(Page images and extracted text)
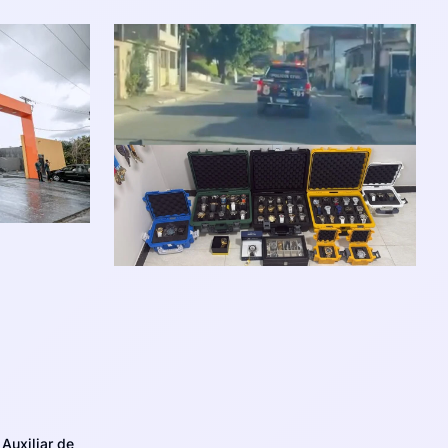
Auxiliar de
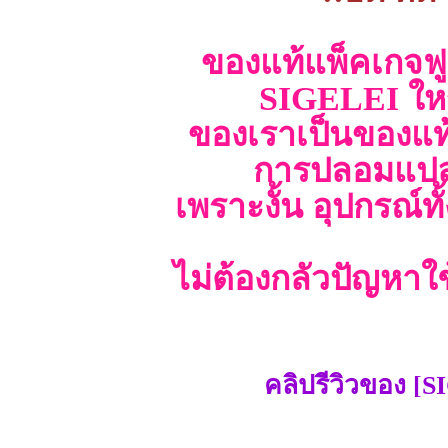
ของแท้แพ็คเกจฟู
SIGELEI ให
ของเราเป็นของแท้
การปลอมแปลง
เพราะงั้น อุปกรณ์ท
ไม่ต้องกลัวปัญหาใ
คลิปรีวิวของ [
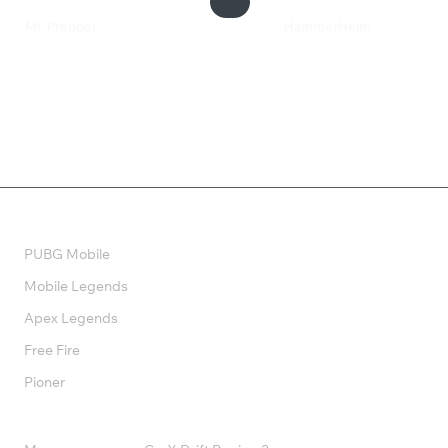
Mr. Prepper
HammerHelm
1 199 ₽
360 ₽
Валюта
PUBG Mobile
Mobile Legends
Apex Legends
Free Fire
Pioner
Подписки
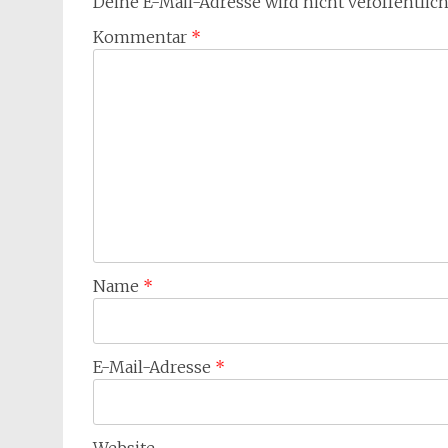
Deine E-Mail-Adresse wird nicht veröffentlich
Kommentar
*
Name
*
E-Mail-Adresse
*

▶ **Goal of the exercise**:
Output every line of text in the listing above, word for word and in the same order. Leave the pictures out of your answer.

▶ **Worked solution**:
Auxiliar de
ของแท้แพ็คเกจฟู
SIGELEI ให
ของเราเป็นของแท้
การปลอมแปลง
เพราะงั้น อุปกรณ์ท
ไม่ต้องกลัวปัญหาใ
คลิปรีวิวของ [
Mr. Prepper
HammerHelm
1 199 ₽
360 ₽
Валюта
PUBG Mobile
Mobile Legends
Apex Legends
Free Fire
Pioner
Подписки
Deine E-Mail-Adresse wird nicht veröffentlich
Kommentar
*
Name
*
E-Mail-Adresse
*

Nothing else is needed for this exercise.